BEGIN Text provided

The goal now is to get from $A$ to $R$. We will rely on elimination again, but first we will need to extend elimination for this purpose. To do so, we now allow the following operations:
The two differences from elimination we had before are that we are now able to modify rows above as well and that we are able to scale rows. The goal is to get to a matrix $R$ in which each nonzero row begins with a 1, so being to scale is necessary. These two generalizations also happen to be what allows us to compute $A^{-1}$. This is not a coincidence.

END Text provided
BEGIN Provided information

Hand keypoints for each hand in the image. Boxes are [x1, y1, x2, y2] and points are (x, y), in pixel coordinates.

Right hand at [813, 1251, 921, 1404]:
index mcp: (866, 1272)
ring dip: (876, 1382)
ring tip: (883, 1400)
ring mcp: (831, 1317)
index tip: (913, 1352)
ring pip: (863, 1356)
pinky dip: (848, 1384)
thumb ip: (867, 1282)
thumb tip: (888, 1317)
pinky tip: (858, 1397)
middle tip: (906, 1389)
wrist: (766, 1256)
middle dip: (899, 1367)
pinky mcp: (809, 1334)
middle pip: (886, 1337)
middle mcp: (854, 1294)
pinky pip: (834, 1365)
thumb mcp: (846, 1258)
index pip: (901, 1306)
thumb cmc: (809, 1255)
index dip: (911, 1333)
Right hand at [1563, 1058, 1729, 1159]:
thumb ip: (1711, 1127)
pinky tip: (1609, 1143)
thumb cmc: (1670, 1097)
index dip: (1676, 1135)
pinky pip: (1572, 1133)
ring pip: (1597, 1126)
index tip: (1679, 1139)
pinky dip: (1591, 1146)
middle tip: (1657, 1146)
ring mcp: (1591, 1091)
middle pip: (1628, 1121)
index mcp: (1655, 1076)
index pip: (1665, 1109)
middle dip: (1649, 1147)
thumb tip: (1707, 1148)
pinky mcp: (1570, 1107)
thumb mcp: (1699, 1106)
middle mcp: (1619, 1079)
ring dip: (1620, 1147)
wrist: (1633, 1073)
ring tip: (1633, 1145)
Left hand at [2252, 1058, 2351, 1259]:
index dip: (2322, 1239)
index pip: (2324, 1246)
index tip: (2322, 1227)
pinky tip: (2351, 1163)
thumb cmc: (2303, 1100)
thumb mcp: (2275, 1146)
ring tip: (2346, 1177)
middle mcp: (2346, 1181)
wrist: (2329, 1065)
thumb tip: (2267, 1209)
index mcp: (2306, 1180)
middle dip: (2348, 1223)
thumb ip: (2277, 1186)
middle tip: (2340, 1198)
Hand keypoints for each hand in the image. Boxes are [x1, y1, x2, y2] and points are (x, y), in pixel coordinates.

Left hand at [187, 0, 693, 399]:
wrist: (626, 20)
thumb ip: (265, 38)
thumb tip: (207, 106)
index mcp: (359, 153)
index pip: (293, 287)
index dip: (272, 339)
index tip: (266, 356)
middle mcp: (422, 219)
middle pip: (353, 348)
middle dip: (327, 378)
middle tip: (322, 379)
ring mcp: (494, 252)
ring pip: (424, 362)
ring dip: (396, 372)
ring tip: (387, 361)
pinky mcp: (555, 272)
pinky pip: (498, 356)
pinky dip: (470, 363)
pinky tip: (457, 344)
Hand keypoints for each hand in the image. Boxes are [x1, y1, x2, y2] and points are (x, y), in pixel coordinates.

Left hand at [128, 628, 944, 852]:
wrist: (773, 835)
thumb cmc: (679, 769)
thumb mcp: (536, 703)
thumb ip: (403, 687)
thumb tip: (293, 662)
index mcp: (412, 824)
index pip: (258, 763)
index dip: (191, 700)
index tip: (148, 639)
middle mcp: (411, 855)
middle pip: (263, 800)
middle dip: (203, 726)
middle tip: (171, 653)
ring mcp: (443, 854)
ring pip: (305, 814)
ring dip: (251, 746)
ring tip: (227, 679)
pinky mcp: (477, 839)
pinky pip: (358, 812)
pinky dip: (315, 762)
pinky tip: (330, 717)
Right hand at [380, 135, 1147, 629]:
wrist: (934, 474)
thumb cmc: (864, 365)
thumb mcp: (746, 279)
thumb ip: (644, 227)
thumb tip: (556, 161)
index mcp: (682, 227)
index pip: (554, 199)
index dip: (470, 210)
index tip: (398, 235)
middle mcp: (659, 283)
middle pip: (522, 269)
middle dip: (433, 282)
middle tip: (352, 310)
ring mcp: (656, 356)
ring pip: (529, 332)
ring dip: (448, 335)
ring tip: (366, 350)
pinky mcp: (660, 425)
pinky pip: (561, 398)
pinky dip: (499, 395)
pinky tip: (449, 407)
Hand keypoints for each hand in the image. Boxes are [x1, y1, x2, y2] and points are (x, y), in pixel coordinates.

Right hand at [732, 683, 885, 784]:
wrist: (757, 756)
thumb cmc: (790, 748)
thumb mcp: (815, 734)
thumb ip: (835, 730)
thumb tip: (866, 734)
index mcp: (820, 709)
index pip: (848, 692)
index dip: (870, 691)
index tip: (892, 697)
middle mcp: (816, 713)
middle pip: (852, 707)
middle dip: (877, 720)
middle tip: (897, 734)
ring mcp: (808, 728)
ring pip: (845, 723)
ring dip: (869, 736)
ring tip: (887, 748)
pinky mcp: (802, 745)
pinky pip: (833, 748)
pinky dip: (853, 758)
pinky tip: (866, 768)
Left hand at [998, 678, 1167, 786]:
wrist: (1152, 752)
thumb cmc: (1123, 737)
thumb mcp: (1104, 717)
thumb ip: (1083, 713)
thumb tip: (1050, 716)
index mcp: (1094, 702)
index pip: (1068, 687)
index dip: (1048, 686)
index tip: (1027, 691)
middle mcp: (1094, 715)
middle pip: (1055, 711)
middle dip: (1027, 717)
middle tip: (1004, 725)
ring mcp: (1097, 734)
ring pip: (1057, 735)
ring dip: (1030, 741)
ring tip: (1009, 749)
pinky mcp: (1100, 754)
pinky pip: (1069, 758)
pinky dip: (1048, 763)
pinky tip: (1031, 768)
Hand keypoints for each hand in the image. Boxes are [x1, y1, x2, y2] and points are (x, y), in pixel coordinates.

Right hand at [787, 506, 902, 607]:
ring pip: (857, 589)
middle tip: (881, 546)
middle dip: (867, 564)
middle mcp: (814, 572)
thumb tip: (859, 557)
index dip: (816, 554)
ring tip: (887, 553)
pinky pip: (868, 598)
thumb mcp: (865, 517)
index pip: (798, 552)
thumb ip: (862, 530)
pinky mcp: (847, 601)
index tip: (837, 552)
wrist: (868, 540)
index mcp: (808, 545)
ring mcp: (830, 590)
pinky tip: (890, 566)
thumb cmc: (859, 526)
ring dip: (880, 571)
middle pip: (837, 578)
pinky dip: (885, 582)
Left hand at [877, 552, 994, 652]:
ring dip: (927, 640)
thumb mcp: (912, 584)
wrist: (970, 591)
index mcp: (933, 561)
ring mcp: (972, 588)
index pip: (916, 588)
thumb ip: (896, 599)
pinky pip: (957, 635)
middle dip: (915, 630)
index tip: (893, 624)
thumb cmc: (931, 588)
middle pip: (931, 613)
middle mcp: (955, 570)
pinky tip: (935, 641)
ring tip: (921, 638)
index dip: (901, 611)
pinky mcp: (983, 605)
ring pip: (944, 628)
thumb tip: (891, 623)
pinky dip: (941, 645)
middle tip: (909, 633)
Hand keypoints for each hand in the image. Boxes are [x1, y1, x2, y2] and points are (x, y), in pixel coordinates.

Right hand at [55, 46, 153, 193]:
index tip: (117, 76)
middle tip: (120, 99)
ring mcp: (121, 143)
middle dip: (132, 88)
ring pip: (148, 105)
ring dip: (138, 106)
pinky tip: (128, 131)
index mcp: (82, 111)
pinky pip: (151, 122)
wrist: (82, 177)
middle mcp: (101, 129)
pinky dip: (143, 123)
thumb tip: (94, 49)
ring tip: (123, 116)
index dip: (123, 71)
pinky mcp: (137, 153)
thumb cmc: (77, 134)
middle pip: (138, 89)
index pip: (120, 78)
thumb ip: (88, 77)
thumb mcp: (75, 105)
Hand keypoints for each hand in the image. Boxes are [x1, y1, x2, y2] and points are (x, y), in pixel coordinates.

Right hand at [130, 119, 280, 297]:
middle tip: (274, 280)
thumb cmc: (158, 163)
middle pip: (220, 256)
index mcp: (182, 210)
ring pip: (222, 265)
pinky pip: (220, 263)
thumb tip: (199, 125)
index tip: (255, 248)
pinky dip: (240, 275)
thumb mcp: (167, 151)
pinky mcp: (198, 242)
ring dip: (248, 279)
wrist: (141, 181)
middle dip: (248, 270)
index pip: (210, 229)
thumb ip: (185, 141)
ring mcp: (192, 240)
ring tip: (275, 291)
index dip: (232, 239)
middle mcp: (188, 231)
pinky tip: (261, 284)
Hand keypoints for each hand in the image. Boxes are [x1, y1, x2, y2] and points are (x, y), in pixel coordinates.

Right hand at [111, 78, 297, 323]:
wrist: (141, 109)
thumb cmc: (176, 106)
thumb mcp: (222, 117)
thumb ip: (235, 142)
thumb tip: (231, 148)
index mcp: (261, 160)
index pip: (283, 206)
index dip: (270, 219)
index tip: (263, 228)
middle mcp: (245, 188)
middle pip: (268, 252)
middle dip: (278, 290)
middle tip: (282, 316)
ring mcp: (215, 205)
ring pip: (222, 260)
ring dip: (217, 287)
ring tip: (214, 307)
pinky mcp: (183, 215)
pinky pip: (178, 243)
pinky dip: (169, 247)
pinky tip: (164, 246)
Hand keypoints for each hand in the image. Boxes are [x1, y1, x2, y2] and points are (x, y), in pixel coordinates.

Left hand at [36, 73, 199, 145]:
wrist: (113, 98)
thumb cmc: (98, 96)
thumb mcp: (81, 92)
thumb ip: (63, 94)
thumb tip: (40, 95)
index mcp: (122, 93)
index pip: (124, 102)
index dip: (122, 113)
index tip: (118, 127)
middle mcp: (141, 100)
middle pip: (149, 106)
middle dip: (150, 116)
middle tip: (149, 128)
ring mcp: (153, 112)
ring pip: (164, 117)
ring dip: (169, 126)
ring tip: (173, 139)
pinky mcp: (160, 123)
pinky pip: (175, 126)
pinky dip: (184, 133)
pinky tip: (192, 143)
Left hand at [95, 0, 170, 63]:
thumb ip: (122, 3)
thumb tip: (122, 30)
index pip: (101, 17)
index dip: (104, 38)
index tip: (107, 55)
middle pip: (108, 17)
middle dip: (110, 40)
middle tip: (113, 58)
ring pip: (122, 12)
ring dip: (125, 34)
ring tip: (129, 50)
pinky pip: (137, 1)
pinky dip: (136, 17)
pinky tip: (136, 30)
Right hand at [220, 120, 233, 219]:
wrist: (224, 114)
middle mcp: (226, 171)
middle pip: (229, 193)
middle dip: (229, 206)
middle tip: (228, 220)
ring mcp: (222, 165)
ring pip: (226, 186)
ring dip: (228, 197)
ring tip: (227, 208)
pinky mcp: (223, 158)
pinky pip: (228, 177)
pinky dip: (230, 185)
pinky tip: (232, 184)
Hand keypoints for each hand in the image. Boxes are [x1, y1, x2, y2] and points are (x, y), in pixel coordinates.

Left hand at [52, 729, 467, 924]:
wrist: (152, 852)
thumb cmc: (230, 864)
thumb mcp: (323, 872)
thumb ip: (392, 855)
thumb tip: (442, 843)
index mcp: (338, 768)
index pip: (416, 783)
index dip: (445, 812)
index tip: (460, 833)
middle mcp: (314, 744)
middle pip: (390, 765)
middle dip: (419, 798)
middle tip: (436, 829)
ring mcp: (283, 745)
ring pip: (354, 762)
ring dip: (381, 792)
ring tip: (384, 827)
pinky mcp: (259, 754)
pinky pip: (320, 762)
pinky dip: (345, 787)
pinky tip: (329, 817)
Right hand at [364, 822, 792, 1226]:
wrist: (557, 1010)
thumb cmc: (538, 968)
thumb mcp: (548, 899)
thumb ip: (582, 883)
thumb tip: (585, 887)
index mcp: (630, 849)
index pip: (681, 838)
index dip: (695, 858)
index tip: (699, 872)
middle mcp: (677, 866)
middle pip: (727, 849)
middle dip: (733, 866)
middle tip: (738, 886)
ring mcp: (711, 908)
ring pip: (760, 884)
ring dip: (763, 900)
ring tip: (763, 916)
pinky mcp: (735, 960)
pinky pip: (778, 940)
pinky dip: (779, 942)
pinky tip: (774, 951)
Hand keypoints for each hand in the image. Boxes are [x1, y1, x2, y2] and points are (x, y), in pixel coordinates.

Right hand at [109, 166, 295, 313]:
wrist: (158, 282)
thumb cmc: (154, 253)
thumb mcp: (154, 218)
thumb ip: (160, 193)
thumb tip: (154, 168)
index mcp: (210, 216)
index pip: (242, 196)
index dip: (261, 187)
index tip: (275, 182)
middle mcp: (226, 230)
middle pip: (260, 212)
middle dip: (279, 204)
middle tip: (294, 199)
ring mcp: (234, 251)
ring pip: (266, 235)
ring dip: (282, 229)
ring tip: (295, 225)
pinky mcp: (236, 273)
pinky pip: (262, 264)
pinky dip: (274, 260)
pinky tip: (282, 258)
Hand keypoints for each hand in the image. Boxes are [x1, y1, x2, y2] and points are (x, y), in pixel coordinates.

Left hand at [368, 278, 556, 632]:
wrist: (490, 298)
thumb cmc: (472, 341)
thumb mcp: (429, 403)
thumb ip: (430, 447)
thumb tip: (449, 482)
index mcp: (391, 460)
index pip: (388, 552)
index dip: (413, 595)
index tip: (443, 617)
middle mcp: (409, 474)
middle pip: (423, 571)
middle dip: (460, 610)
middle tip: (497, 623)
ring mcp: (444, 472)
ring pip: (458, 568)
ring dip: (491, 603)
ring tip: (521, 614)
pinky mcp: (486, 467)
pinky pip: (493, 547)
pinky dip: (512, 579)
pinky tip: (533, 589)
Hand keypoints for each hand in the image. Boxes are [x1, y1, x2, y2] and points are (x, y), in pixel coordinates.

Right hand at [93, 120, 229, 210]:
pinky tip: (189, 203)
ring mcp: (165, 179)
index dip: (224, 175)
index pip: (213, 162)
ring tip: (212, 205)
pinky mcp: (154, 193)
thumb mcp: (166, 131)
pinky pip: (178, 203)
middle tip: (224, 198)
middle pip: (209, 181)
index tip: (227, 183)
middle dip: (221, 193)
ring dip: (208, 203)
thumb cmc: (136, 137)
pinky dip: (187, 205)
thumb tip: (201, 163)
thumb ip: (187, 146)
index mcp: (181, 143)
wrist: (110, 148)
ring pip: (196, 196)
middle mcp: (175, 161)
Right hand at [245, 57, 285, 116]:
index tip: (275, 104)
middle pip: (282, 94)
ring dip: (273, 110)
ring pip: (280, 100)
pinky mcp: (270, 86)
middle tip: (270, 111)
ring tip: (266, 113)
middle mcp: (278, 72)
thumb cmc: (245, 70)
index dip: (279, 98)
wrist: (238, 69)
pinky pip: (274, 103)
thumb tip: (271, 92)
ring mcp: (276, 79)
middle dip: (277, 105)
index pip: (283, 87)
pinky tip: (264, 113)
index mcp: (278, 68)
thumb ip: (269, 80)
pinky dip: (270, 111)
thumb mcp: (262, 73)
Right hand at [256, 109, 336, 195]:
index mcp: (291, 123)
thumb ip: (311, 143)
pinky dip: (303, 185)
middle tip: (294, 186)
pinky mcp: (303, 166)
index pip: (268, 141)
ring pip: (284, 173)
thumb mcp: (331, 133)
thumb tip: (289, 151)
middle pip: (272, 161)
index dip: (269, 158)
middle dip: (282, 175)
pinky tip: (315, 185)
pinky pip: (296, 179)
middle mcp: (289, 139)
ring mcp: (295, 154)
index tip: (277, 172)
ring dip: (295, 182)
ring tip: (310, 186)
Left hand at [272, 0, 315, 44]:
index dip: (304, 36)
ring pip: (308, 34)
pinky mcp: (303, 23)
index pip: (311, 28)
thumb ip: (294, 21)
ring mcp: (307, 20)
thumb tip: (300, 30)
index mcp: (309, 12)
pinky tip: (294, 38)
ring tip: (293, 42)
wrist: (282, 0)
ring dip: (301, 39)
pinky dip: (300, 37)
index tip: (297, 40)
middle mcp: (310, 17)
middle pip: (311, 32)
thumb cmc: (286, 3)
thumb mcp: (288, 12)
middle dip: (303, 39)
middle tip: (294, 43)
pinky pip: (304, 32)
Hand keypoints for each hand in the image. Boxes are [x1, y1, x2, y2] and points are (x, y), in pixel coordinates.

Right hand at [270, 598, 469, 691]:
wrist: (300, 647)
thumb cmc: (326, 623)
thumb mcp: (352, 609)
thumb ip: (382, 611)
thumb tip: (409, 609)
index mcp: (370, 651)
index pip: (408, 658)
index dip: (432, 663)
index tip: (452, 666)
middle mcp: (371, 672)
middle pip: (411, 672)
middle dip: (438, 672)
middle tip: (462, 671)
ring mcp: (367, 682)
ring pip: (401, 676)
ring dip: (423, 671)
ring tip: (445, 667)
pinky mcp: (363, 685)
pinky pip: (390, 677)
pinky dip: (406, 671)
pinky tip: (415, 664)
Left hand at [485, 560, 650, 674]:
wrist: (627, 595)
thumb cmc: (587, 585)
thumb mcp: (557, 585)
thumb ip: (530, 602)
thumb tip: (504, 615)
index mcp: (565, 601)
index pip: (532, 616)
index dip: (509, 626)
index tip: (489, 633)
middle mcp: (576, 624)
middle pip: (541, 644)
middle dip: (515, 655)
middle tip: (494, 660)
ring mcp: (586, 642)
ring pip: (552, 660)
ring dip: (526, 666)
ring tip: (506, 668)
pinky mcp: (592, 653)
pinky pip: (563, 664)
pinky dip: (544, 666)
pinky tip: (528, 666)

END Provided information

### What to do
Print the part of the passage on extending elimination word for word, starting with "The goal now" and going on through "not a coincidence.". This data was taken from a different source.

### Output of the task
The goal now is to get from $A$ to $R$. We will rely on elimination again, but first we will need to extend elimination for this purpose. To do so, we now allow the following operations:
The two differences from elimination we had before are that we are now able to modify rows above as well and that we are able to scale rows. The goal is to get to a matrix $R$ in which each nonzero row begins with a 1, so being to scale is necessary. These two generalizations also happen to be what allows us to compute $A^{-1}$. This is not a coincidence.